(EXERCISE INSTRUCTIONS)
Only the lines holding the string "trig" are needed; copy each of them from the data.

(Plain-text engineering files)
*** Begin section ***

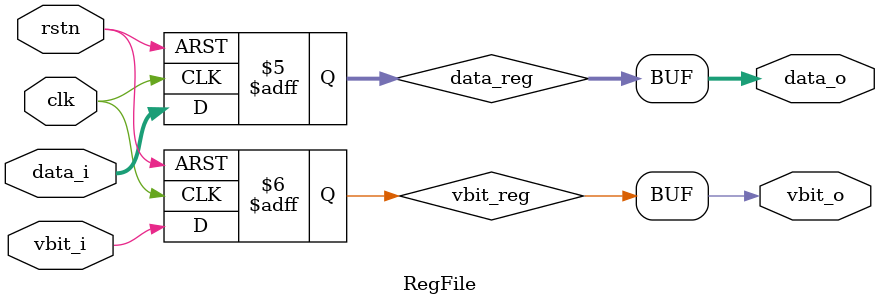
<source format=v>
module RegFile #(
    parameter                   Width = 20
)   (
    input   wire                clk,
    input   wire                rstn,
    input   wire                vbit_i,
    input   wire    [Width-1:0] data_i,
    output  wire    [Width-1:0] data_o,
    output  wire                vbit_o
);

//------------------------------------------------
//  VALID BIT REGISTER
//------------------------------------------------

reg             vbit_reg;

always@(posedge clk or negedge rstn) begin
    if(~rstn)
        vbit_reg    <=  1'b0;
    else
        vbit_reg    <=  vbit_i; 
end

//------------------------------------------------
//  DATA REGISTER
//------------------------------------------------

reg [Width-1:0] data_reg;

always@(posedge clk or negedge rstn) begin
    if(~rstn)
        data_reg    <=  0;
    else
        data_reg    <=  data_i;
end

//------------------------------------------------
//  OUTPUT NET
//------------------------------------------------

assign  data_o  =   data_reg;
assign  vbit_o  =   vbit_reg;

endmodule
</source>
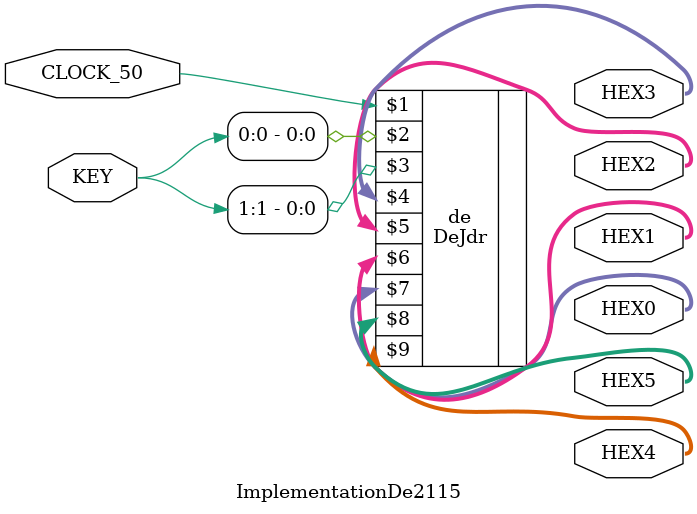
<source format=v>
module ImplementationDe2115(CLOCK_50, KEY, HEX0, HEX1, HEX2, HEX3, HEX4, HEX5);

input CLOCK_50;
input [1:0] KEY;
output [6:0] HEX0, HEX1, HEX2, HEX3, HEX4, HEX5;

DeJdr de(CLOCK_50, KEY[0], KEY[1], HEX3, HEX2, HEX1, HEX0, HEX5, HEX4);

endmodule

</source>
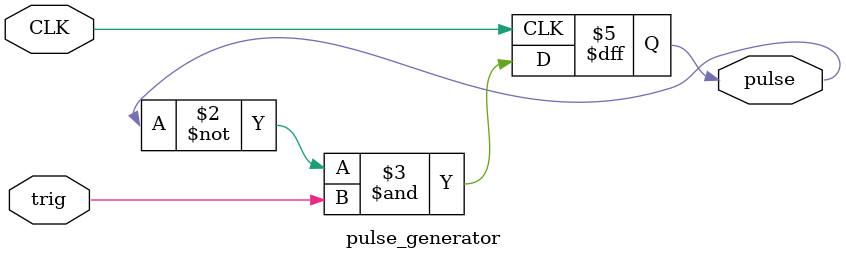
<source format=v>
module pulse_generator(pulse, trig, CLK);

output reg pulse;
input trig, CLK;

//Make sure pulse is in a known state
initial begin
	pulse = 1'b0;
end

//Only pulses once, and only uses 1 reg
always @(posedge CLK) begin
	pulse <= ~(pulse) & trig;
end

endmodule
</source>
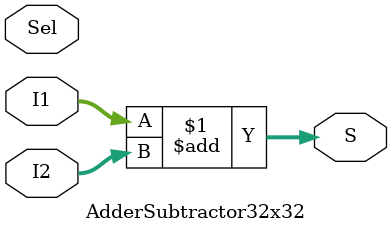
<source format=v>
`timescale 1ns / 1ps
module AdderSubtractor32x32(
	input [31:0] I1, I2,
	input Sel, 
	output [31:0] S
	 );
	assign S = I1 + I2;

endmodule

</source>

*** End section ***
*** Begin section ***

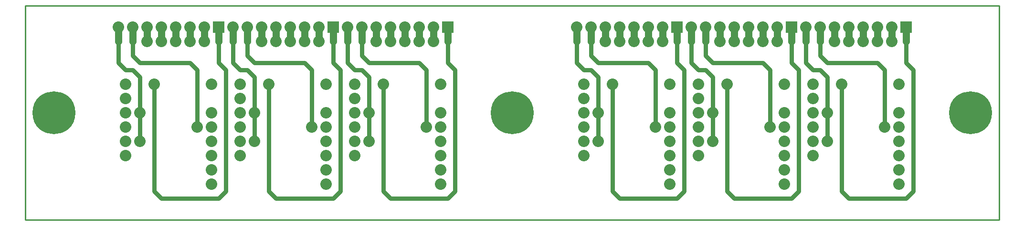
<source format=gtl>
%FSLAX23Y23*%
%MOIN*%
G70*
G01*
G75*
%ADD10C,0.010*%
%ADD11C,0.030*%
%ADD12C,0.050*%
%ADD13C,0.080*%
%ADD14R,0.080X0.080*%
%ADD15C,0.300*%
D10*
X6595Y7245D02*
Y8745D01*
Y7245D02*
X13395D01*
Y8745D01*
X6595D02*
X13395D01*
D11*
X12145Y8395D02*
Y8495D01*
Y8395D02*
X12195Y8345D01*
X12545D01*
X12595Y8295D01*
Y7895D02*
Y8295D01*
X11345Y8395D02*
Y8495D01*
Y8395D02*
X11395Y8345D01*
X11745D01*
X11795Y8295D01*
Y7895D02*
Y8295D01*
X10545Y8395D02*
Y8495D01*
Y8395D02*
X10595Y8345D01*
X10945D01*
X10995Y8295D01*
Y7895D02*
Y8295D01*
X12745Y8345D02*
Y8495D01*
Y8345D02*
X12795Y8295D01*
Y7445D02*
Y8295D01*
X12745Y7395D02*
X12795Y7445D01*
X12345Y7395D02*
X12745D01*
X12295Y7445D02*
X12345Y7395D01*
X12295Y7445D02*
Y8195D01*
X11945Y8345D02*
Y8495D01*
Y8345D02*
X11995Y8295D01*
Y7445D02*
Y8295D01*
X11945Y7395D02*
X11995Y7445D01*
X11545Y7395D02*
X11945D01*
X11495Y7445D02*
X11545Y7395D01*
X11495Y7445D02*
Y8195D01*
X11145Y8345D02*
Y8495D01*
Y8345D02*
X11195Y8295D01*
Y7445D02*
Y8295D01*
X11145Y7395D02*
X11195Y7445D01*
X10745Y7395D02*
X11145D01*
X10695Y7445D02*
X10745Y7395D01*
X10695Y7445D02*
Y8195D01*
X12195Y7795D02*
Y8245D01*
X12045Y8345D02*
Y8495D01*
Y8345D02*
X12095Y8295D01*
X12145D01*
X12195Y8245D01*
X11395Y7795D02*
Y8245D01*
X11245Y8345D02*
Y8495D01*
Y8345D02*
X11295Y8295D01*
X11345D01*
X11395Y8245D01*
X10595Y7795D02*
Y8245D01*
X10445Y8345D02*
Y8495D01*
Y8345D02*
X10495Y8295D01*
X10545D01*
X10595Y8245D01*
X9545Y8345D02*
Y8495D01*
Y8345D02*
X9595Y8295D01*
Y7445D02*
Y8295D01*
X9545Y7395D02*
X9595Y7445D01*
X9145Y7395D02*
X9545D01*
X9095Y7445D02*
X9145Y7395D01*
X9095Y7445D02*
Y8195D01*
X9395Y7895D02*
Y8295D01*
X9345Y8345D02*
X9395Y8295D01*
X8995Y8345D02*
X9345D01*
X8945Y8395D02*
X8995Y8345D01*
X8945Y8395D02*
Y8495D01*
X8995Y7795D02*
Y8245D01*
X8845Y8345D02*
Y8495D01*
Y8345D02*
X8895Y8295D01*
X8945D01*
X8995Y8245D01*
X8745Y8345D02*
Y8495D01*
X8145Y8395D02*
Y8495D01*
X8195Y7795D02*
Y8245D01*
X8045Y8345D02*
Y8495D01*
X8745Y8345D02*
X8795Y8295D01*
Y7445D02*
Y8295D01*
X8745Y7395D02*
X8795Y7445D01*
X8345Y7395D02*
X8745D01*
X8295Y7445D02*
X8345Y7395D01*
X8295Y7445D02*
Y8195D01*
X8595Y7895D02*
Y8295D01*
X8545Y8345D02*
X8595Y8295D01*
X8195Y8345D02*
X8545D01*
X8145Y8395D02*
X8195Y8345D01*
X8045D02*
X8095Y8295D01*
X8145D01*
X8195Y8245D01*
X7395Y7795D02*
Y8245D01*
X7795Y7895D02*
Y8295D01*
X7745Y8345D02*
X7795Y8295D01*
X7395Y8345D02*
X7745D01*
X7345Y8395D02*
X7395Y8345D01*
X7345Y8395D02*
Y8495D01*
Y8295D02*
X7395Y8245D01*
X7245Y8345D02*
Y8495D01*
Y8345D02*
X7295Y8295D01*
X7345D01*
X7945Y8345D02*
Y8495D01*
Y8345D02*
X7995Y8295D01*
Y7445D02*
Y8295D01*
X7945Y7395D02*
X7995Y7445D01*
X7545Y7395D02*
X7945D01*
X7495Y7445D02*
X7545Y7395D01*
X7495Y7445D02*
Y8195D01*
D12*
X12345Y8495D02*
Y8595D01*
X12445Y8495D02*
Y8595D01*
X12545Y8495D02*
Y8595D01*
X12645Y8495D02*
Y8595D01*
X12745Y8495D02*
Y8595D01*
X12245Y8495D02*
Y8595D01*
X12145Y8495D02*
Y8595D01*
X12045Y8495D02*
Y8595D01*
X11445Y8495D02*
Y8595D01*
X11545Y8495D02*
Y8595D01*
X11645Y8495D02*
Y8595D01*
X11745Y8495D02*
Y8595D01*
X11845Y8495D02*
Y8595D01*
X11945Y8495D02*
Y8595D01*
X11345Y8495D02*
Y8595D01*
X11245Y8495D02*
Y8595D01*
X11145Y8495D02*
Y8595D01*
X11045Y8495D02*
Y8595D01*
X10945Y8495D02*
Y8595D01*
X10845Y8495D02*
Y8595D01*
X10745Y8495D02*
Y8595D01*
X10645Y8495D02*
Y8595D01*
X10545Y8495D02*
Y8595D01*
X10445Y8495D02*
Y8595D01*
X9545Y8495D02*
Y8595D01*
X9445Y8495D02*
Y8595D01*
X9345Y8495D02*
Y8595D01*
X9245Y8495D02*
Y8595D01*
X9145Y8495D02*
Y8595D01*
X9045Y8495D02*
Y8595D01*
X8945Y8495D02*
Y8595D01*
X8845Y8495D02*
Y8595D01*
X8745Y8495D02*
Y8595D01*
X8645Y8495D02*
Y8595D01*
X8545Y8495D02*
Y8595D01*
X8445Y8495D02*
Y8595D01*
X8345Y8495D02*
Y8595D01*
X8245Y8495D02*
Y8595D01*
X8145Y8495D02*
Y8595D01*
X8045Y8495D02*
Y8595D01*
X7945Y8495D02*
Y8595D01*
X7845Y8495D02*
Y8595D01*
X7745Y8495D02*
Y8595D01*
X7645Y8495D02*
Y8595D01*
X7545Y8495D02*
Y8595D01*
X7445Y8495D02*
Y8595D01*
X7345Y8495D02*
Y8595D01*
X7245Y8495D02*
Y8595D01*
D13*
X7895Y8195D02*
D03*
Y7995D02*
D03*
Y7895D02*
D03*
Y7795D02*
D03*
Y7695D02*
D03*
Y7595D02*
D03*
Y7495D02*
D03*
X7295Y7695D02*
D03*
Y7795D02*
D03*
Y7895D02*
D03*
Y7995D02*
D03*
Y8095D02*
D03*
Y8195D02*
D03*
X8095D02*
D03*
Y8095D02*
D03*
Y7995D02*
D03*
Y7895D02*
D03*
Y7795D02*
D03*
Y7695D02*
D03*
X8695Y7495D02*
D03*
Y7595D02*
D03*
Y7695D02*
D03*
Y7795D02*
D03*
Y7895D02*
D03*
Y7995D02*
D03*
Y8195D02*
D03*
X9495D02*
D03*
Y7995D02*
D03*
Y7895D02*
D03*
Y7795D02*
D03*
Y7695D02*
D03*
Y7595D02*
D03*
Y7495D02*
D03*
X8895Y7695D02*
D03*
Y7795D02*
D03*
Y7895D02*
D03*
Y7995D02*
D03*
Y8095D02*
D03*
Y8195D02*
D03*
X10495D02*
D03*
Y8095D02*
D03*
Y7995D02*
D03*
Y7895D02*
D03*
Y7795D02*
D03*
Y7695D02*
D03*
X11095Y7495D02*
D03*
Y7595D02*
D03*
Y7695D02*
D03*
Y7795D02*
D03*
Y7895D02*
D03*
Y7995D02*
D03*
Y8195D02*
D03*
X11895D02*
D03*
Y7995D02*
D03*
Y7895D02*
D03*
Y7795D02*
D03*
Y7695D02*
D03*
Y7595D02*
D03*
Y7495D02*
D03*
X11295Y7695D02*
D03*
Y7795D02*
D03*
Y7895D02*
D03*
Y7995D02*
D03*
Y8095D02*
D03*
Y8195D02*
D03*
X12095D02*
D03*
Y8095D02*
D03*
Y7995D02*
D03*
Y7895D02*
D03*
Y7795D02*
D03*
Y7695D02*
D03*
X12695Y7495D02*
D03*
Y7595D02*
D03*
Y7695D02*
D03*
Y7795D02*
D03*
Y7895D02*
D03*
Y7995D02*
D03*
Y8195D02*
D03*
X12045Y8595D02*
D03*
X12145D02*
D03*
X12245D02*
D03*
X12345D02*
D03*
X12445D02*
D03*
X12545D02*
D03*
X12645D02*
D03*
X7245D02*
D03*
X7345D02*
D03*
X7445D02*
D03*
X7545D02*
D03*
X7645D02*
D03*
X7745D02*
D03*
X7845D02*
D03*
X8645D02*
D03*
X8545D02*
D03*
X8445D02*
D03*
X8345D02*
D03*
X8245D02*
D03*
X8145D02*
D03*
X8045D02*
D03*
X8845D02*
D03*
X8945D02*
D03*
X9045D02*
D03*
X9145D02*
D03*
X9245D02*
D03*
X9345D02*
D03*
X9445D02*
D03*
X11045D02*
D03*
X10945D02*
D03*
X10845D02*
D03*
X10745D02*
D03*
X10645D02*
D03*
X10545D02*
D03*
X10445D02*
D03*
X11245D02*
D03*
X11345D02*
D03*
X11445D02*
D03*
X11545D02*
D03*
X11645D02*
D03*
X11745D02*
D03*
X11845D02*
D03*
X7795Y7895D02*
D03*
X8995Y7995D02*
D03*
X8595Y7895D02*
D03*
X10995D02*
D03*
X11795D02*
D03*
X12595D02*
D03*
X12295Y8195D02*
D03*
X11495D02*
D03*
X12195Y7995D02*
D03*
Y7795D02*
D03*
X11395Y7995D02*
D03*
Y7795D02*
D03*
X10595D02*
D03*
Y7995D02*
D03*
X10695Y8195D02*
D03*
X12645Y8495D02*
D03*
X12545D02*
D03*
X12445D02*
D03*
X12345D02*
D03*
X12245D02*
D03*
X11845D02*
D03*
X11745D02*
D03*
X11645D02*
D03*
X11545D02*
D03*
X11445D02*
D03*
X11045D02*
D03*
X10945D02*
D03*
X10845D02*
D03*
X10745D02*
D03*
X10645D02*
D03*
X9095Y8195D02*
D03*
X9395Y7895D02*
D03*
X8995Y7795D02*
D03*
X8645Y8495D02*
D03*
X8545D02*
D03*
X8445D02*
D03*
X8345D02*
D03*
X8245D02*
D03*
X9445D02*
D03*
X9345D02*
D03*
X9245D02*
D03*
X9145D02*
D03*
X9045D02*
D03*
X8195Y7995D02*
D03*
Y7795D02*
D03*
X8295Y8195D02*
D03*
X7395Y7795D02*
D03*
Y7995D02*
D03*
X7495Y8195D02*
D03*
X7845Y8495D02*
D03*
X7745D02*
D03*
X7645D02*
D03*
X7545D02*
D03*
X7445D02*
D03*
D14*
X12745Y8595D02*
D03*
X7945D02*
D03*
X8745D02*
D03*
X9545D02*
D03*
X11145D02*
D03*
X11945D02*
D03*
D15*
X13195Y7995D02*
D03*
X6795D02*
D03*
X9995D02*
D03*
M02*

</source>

*** End section ***
*** Begin section ***

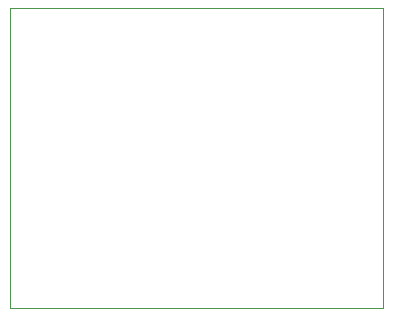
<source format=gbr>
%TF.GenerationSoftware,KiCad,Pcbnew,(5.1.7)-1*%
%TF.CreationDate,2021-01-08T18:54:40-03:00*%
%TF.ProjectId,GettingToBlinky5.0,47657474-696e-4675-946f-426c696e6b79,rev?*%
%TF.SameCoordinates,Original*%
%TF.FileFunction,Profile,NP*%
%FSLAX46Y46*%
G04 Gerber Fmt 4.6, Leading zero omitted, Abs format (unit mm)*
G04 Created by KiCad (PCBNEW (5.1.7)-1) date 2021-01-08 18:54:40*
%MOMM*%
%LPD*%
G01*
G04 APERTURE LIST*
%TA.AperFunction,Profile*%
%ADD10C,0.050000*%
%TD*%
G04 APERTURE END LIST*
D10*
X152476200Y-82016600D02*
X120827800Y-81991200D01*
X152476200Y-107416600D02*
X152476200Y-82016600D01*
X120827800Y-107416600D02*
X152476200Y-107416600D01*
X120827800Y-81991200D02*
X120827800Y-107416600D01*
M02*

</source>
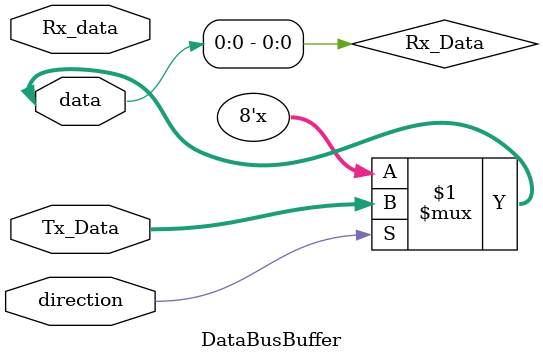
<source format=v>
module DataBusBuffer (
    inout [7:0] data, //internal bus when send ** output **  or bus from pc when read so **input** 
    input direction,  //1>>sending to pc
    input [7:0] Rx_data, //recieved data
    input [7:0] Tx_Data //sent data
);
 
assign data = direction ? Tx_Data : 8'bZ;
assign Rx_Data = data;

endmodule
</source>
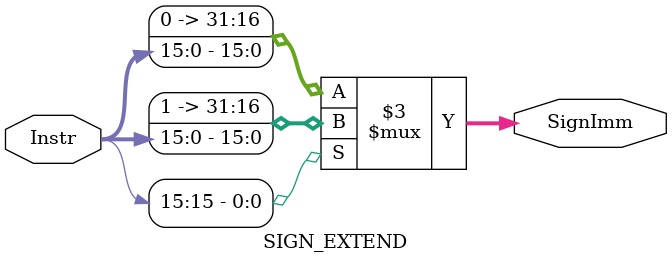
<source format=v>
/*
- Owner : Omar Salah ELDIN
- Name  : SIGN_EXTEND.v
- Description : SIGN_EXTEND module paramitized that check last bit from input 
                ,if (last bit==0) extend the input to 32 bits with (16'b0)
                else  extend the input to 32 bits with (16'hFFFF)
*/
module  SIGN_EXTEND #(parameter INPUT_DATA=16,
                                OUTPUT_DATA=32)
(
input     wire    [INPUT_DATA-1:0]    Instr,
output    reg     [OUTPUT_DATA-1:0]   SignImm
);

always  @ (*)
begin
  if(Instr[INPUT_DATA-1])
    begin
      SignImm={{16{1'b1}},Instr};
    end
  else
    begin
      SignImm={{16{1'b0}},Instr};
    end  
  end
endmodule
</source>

*** End section ***

(SOLUTION FOR THIS EXERCISE)
module pulse_generator(pulse, trig, CLK);
input trig, CLK;
	pulse <= ~(pulse) & trig;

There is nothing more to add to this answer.